Conclusion and implications
This paper argues that practitioner views of annotator diversity are influenced by representationalist thinking, seeking objectivity and neutrality. Annotators are treated as apparatuses for achieving neutral representations of the world. Practices minimize annotators’ subjectivities and reduce diversity to stable categories. We draw parallels with Teil’s analysis of terroir in wine-making, where subjectivities are marginalized in favor of objectivity. We call on practitioners to be accountable for marginalized perspectives and challenge the prevailing thinking. We can move towards a more inclusive and diverse approach to data annotation by rethinking ground truth, bias, and diversity.
Rethinking Ground Truth
The findings show how diversity among annotators is deprioritized in favor of practical considerations in building AI/ML models. The convergence-driven machine learning workflow minimizes the importance of annotators’ subjectivities. Disagreements among annotators are often seen as undesirable and resolved by experts, limiting the impact of diversity.

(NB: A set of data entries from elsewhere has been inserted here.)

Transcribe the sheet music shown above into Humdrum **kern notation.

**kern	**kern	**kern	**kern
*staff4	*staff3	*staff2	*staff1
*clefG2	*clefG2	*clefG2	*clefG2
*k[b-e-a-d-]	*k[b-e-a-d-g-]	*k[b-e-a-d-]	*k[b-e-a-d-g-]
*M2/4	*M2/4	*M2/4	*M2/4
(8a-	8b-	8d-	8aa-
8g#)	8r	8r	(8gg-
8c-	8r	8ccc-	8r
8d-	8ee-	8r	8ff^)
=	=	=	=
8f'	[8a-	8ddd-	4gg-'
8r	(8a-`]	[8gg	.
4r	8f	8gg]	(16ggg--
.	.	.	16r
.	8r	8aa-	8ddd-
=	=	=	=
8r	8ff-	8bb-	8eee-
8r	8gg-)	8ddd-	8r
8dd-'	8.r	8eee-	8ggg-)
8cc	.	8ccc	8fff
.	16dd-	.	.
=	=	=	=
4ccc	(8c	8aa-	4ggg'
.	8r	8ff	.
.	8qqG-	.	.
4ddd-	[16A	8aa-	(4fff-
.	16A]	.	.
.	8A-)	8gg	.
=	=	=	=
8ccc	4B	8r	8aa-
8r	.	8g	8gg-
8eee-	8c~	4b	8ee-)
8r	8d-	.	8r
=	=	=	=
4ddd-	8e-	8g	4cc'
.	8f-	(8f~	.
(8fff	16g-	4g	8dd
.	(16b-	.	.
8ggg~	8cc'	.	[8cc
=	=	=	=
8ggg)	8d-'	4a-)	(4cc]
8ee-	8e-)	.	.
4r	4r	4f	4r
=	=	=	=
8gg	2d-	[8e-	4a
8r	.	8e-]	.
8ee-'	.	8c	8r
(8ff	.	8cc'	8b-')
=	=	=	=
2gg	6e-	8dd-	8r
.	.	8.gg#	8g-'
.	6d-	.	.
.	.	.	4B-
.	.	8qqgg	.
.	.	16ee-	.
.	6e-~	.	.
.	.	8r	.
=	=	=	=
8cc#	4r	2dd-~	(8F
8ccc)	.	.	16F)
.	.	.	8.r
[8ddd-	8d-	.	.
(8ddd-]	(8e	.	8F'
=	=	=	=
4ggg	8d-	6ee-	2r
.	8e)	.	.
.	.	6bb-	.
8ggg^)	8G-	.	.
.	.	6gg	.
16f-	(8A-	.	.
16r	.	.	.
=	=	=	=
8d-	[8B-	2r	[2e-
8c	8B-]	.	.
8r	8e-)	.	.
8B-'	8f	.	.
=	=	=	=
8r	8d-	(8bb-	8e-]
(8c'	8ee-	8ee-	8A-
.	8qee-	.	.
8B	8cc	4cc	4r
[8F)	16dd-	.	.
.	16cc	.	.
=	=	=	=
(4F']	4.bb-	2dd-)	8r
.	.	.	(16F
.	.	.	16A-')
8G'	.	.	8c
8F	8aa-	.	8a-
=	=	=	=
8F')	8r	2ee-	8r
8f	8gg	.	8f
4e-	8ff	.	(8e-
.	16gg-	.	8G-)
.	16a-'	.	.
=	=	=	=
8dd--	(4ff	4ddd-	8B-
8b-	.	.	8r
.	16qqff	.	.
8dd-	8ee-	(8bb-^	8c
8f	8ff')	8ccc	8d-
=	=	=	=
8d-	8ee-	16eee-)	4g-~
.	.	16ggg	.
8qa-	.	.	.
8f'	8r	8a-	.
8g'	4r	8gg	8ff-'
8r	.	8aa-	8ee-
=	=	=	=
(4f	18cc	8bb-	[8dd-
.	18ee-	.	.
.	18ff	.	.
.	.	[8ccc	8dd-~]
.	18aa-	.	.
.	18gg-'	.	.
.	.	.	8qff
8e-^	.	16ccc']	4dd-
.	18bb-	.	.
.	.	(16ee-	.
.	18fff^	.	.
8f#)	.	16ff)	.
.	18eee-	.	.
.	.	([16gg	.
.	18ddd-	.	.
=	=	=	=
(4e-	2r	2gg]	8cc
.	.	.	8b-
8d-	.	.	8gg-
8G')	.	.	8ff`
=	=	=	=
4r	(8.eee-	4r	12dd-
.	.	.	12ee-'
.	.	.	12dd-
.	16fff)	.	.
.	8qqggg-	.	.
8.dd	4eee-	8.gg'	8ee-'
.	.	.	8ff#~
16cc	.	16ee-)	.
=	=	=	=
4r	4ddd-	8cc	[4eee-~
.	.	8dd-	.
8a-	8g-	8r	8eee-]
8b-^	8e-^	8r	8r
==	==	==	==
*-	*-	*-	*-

To manage annotator subjectivities, practitioners should acknowledge data production as an interpretive task and consider approaches that preserve minority perspectives. Tools and processes that support diverse annotator positions can foster a pluralistic approach to data annotation.
Rethinking Bias
Our research highlights the influence of individual annotator identities on the annotation task and calls for a critical examination of the framing of “bias” in data annotation. The pursuit of annotator diversity should not solely be for better-performing models but also for justice-oriented goals and broadening ways of knowing. Documentation artifacts can promote transparency but may not effectively address representationalist thinking. Instead, we propose participatory and collaborative approaches to data annotation, encouraging practitioners to explore co-created labeling setups with annotators.
Rethinking Diversity
Our research highlights the limitations of representationalist thinking in treating annotator diversity and calls for a justice-oriented approach inspired by intersectionality. The current pursuit of diversity for representativeness often relies on static social categories and overlooks the intersections of identities and experiences. To address this, we propose recommendations for exploratory modes of engaging with intersectionality, such as tools for visualizing different annotator distributions and exploring the impact of weighted marginalized identities on models. We also encourage practitioners to consider neglected points of intersection and resist predefined categories by examining lived experiences and organizational contexts.
Between the lines
Despite the work that came out a year ago, the relevance of it, instead of decreasing, has increased on the backdrop of the release of large language models such as ChatGPT and Bard. Several articles discuss the working conditions of the annotators, and their experience came out this year. We have a fuller picture of the lives of annotators across the world. Yet, changes in how we as an industry engage with the annotators, their work, their perspectives, and their aspirations have yet to be followed up.